The kinds of interoceptive activities one engages in depends on one’s physical symptoms. For persons with Generalized Anxiety Disorder (GAD), caffeine might be administered to make thoughts race and induce worry about loss of control. Individuals with social anxiety (or social phobia) might deliberately induce sweating before giving a speech.
The aim of interoceptive exposure is to replicate actual symptoms experienced during an anxiety or panic attack and in the process desensitize one’s conditioned response that the physical sensations will cause an attack to occur. The end result is that uncomfortable physical symptoms are seen as just that, uncomfortable, rather than a sign of impending doom or disaster.

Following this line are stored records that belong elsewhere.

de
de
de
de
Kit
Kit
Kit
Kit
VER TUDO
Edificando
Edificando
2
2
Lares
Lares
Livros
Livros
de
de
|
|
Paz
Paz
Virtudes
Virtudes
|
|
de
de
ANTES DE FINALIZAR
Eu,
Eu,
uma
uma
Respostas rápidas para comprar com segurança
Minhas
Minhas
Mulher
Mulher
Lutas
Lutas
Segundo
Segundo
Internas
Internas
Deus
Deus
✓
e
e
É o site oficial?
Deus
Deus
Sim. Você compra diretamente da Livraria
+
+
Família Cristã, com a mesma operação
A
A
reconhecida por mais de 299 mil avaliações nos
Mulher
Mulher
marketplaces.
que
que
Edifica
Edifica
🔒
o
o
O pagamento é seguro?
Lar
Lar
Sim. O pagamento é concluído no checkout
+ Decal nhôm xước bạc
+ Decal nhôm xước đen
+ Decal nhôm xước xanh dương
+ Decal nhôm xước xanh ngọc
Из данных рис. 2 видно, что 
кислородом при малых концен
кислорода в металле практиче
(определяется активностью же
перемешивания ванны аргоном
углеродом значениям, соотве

Consider how the physical symptoms associated with running five miles on a treadmill might mimic the same symptoms associated with a panic attack. Whereas the panic prone person might make this connection and attribute what they are experiencing as a panic attack, another person may correctly attribute what they’re experiencing as a “normal response” to working out. In the case of running five miles, both participants are experiencing the same symptoms but the anxiety or panic sufferer is adding on negative or catastrophic meaning to their experience.
The good news… interoceptive exposure is part of an arsenal of effective techniques for reducing and, eventually, gaining mastery over anxiety and panic. With the guidance and support of a mental health professional trained in evidence-based treatment of anxiety disorders, you can acquire skills that will enable you to gain mastery over and freedom from whatever is holding you back from living with joy, purpose and meaning.